### Stored data
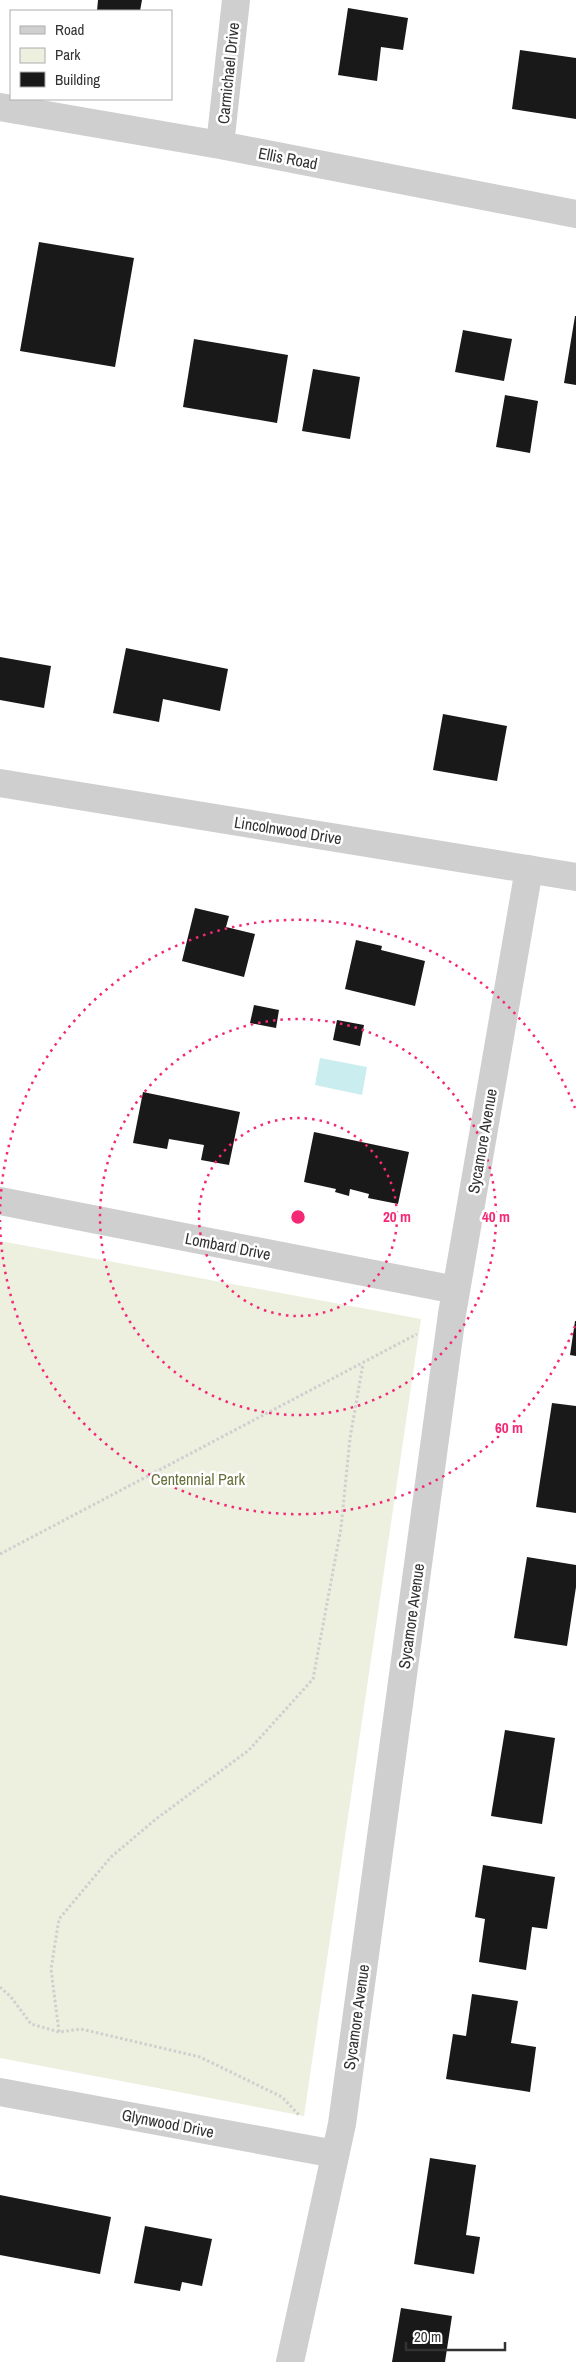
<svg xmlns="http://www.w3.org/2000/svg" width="576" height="2362" viewBox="0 0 576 2362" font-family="'Archivo Narrow',sans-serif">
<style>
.green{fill:#edefdf}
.water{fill:#caedf0}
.building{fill:#191919}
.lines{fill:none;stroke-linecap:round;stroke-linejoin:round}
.path{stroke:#cfcfcf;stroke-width:3;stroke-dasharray:2.5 2.5;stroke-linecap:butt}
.minor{stroke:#cfcfcf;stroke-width:28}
.ring{fill:none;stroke:#f42976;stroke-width:2.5;stroke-dasharray:2.5 5}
.labels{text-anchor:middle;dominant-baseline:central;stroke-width:5;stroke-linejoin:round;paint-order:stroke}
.street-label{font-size:16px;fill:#323232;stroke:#fff}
.park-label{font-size:16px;fill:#66723a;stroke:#fff}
.centre{fill:#f42976;stroke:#fff;stroke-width:2.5}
.ring-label{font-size:15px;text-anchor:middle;font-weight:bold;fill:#f42976;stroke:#fff;stroke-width:5;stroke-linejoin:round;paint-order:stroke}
</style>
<rect width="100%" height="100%" fill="#fff"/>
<path class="green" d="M 0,1241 L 421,1319 L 304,2116 L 0,2058 Z"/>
<path class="water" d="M 320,1058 L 367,1067 L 362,1095 L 315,1085 Z"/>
<path class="building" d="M 98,0 L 142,0 L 140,11 L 97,11 Z
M 348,8 L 408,18 L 403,50 L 381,47 L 377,81 L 338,75 Z
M 520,50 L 576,58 L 576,119 L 512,109 Z
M 39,242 L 134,258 L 115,367 L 20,351 Z
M 575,316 L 576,316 L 576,385 L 564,383 Z
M 463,330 L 512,339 L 504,381 L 455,372 Z
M 194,339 L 288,355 L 277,423 L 183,407 Z
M 313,369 L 360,377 L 350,439 L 302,431 Z
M 505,395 L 538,401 L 530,453 L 496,447 Z
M 126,648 L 228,669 L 220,711 L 163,699 L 159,722 L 113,713 Z
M 0,657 L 51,666 L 44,708 L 0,700 Z
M 443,714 L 507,726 L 497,781 L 433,770 Z
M 195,908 L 229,916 L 226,927 L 255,934 L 244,977 L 182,961 Z
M 356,940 L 382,946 L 381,950 L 425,961 L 415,1006 L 345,989 Z
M 254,1005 L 279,1010 L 276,1028 L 250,1023 Z
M 337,1020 L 364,1025 L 360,1046 L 333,1040 Z
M 143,1092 L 240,1112 L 229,1165 L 201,1160 L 204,1145 L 169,1139 L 167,1149 L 133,1143 Z
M 314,1132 L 409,1152 L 398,1204 L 368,1198 L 369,1194 L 350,1189 L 349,1196 L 335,1192 L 336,1189 L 304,1182 Z
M 575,1321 L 576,1321 L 576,1356 L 570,1355 Z
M 552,1403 L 576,1406 L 576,1513 L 536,1507 Z
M 527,1557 L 576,1565 L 576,1587 L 567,1646 L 514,1638 Z
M 505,1730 L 555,1738 L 542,1824 L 491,1816 Z
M 483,1865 L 555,1877 L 547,1929 L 532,1927 L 526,1970 L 479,1962 L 485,1919 L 475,1917 Z
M 472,1994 L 518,2001 L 511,2043 L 536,2047 L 530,2092 L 446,2079 L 453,2034 L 466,2036 Z
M 430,2158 L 476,2165 L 466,2235 L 480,2237 L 474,2274 L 414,2264 Z
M 0,2195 L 111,2217 L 100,2274 L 0,2255 Z
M 145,2226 L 212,2239 L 202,2286 L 182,2282 L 180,2291 L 134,2283 Z
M 401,2308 L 452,2316 L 445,2362 L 392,2362 Z"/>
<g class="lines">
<path class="path" d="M 0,1554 L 417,1334
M 0,1987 L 11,1997 L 31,2024 L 59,2032 L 81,2029 L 200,2057 L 282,2097 L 299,2115
M 59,2032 L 51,1969 L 59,1919 L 111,1857 L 156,1819 L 249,1750 L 313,1679 L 341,1528 L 350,1438 L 363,1364"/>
<path class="minor" d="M 0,107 L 220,145 L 576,214
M 220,145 L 236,0
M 0,783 L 576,877
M 0,1201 L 456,1290
M 0,2092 L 335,2154
M 290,2362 L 342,2124 L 452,1314 L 529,869"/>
</g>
<g class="ring">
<circle cx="298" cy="1217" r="99"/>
<circle cx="298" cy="1217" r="198"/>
<path d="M575 1326A298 298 0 0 1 0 1220M0 1214A298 298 0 0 1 575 1108"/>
</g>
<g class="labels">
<g class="street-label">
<text transform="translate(228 73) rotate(-84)">Carmichael Drive</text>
<text transform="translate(288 158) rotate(11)">Ellis Road</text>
<text transform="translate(288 830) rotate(9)">Lincolnwood Drive</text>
<text transform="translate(482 1141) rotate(-80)">Sycamore Avenue</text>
<text transform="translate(228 1246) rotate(11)">Lombard Drive</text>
<text transform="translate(411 1616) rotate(-82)">Sycamore Avenue</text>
<text transform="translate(356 2017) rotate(-82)">Sycamore Avenue</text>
<text transform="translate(168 2123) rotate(11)">Glynwood Drive</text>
</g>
<g class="park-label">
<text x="198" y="1479">Centennial Park</text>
</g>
</g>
<circle cx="298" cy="1217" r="8" class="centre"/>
<g class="ring-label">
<text x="397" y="1222">20 m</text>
<text x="496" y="1222">40 m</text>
<text x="509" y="1433">60 m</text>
</g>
<rect x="10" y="10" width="162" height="90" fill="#ffffff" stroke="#adadad"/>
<rect x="20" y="26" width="25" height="8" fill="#cfcfcf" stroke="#adadad"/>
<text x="55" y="35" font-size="15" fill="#323232">Road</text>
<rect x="20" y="48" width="25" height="15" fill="#edefdf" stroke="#adadad"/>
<text x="55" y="60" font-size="15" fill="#323232">Park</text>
<rect x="20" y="72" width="25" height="15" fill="#191919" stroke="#adadad"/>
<text x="55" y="85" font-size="15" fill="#323232">Building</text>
<path d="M406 2342v8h99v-8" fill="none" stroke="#323232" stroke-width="2.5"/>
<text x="414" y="2342" font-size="15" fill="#323232" stroke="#ffffff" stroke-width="4" paint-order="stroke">20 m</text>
</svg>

### Aim of the exercise
For each line of the entries that includes "edefdf", show that line.

### Task solution
.green{fill:#edefdf}
<rect x="20" y="48" width="25" height="15" fill="#edefdf" stroke="#adadad"/>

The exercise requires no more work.